Camera footage from the resort’s webcam shows a clear difference in skiing and snowboarding conditions on June 30 of 2022 and 2023. In the 2022 snapshot, visitors walked the summit in summer clothes with picnic benches sitting out in the sun. One year later, skiers and snowboarders clad in coats and protective gear stood in their place, snow crunching beneath their feet. A coating of snow still blanketed the surrounding mountains as well, adding to the wintry scenery.

A comparison of the summit of Mammoth Mountain on June 30, 2023 (top) and June 30, 2022 (bottom). MAMMOTH MOUNTAIN SKI AREA

A large portion of the resort’s snow this season arrived in January when a deadly series of atmospheric rivers dropped feet upon feet of rain and snow over California. The precipitation was enough to lift most of California out of a drought, but a few dry areas currently persist. As of June 27, 2023, there were no drought conditions in Mammoth Mountain’s Mono County, according to the U.S. Drought Monitor. One year prior, however, all of the county was experiencing at least severe drought conditions.

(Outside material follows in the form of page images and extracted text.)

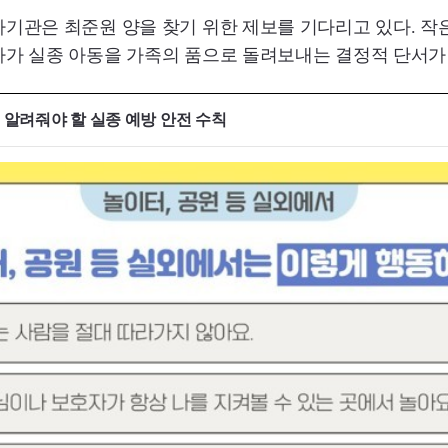
기관은 최준원 양을 찾기 위한 제보를 기다리고 있다. 작은
가 실종 아동을 가족의 품으로 돌려보내는 결정적 단서가 
알려줘야 할 실종 예방 안전 수칙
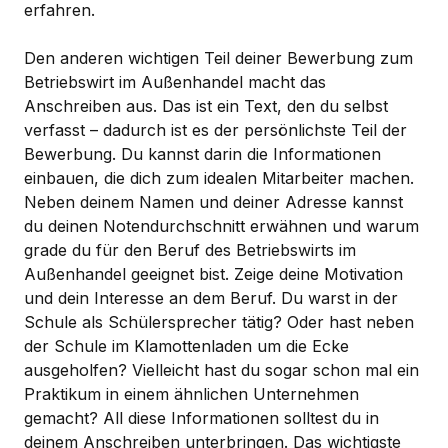
erfahren.
Den anderen wichtigen Teil deiner Bewerbung zum
Betriebswirt im Außenhandel macht das
Anschreiben aus. Das ist ein Text, den du selbst
verfasst – dadurch ist es der persönlichste Teil der
Bewerbung. Du kannst darin die Informationen
einbauen, die dich zum idealen Mitarbeiter machen.
Neben deinem Namen und deiner Adresse kannst
du deinen Notendurchschnitt erwähnen und warum
grade du für den Beruf des Betriebswirts im
Außenhandel geeignet bist. Zeige deine Motivation
und dein Interesse an dem Beruf. Du warst in der
Schule als Schülersprecher tätig? Oder hast neben
der Schule im Klamottenladen um die Ecke
ausgeholfen? Vielleicht hast du sogar schon mal ein
Praktikum in einem ähnlichen Unternehmen
gemacht? All diese Informationen solltest du in
deinem Anschreiben unterbringen. Das wichtigste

While the resort hasn’t pulled crowds in over the past month like it does during a typical winter weekend on the mountain, LeRoy said the resort was drawing more guests than it typically does this time of year.

“With the mix of excellent summer and snow activities in the region, this weekend always attracts a crowd,” he said.

He believes that guests will be able to continue skiing at the resort through the rest of July should the snowpack hold up.